◆ Quoted passage:
* Start *
Excerpted from The Mediterranean Diabetes Cookbook, 2nd Edition: A Flavorful, Heart-Healthy Approach to Cooking (American Diabetes Association, May 2019, ISBN: 978-1-580-40702-1, $22.95)
This delicate fish dish is a surprising treat at the end of a long day. Turbot is found in salt waters of both the Atlantic and Pacific oceans. It is also known as flounder, brill, fluke, and plaice. It is a member of the flatfish family, which also contains sole and halibut. Any of those would make fine substitutions in this dish. Given the southern French origin of this dish, it is important to note that the word “turbot” in French refers to a flavorful, diamond-shaped fish, which is different from the Pacific flatfish known as turbot in the United States.
* End *
◆ Information given:
* Start *
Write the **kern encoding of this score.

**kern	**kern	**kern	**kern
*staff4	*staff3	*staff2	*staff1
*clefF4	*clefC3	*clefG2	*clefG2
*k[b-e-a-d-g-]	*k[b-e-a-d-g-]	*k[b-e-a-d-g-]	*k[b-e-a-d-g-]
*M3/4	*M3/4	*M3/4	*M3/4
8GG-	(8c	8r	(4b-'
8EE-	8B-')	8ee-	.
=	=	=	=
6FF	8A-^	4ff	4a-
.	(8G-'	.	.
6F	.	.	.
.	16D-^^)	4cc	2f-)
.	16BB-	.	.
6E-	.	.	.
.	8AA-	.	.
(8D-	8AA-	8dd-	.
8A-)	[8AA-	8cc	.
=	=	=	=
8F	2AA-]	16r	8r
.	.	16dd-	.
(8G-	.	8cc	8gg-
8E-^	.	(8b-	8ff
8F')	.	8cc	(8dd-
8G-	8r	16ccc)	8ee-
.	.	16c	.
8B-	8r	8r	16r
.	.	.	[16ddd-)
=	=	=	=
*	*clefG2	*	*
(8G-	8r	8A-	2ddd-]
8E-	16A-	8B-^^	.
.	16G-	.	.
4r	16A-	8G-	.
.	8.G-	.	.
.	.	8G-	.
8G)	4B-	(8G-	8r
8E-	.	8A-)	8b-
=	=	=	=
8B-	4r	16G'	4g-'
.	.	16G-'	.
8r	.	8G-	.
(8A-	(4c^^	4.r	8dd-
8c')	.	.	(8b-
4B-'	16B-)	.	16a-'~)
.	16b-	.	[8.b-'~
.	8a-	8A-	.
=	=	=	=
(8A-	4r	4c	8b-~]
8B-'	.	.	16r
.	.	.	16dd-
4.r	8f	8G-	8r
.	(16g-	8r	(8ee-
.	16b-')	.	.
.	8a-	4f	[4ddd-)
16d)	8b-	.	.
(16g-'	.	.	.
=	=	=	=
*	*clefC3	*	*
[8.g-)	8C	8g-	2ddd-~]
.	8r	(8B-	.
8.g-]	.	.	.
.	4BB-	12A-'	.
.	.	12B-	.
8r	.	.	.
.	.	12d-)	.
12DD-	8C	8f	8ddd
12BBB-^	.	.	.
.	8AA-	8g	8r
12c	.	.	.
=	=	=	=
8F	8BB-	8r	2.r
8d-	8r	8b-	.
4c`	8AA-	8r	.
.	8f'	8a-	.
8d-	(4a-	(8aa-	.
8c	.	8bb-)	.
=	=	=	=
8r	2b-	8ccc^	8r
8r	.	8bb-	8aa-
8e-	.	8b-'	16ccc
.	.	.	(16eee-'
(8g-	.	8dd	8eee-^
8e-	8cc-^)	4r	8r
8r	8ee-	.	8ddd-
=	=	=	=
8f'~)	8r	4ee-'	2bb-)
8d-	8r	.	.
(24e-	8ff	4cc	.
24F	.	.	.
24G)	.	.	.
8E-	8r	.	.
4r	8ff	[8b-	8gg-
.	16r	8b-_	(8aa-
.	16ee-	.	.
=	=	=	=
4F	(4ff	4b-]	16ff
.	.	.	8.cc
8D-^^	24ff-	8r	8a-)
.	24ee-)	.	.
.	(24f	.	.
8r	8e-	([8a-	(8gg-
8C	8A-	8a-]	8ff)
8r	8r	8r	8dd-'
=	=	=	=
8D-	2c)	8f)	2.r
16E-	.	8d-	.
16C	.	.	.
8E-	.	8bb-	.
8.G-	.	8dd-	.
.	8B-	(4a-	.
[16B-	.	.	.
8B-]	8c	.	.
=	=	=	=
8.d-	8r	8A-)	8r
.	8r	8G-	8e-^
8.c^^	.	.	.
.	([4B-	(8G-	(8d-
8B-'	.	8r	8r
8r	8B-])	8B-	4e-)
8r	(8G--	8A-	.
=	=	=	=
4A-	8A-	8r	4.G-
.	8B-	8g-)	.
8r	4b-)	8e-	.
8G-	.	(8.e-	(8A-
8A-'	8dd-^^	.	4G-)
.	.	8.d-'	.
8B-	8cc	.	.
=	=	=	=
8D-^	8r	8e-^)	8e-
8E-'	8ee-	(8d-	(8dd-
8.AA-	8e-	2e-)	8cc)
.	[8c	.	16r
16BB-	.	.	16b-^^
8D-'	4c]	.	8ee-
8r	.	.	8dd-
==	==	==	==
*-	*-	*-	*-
* End *
◆ What you need to do:
• a. For each statement about the turbot passage above the data, answer yes or no and quote the words that decide it: (i) Turbot lives in the salt waters of both the Atlantic and Pacific oceans. (ii) Sole and halibut belong to the same fish family as turbot. (iii) The French word "turbot" names the same fish as the Pacific flatfish called turbot in the United States.
• b. Using the turbot passage placed before the data, answer each question on its own line:
(i) What ISBN is given for the cookbook?
(ii) What four other names is turbot known by?
(iii) What origin does the passage give for the dish?
• c. Extend the turbot passage that precedes the data, starting after its final sentence.

◆ Results in order:
• a.
(i) Yes: "Turbot is found in salt waters of both the Atlantic and Pacific oceans."
(ii) Yes: "It is a member of the flatfish family, which also contains sole and halibut."
(iii) No: "the word “turbot” in French refers to a flavorful, diamond-shaped fish, which is different from the Pacific flatfish known as turbot in the United States."

• b.
(i) 978-1-580-40702-1
(ii) Flounder, brill, fluke, and plaice
(iii) Southern French

• c.
Serves: 4 | Serving Size: 1 fillet | Prep Time: 5 minutes | Cook Time: 20 minutes
- 1/2 cup almond flour, or unbleached, all-purpose flour
- 1/4 tsp grey sea salt or other sea salt
- Freshly ground black pepper, to taste
- Dash crushed red pepper
- 4 (1/3-lb) turbot fillets, or other white fish
- 4 Tbsp extra-virgin olive oil, divided
- 2 (1-lb) bags frozen yellow and zucchini squash slices, thawed and drained
- Juice of 1 lemon
- 1 cup Homemade Seafood Stock (p. 37), or water
- 2 sprigs fresh thyme
- 1 Tbsp balsamic vinegar
- 1 bunch fresh watercress, washed thoroughly and trimmed
- Place flour on a plate. Add salt, pepper, and crushed red pepper, and stir to combine. Dip turbot pieces in mixture to coat, and shake off excess. Transfer to a plate and set aside.
- Heat 2 Tbsp olive oil in a large, wide, nonstick skillet over medium heat. Add fish and brown on both sides (about 2 minutes per side).
- Add zucchini and squash, and pour in lemon juice and stock. Add thyme to the pot, cover, and allow to simmer for 5–10 minutes, or until fish is cooked through and squash is tender. Remove and discard thyme.
- Whisk balsamic vinegar with remaining 2 Tbsp olive oil in a small bowl until incorporated.
- Toss watercress with balsamic vinegar dressing, taste, and season with salt and pepper as needed. Place watercress on the bottom of a large serving platter or divide among 4 individual plates.
- Place fish fillets on top of watercress and scatter zucchini and squash around the sides.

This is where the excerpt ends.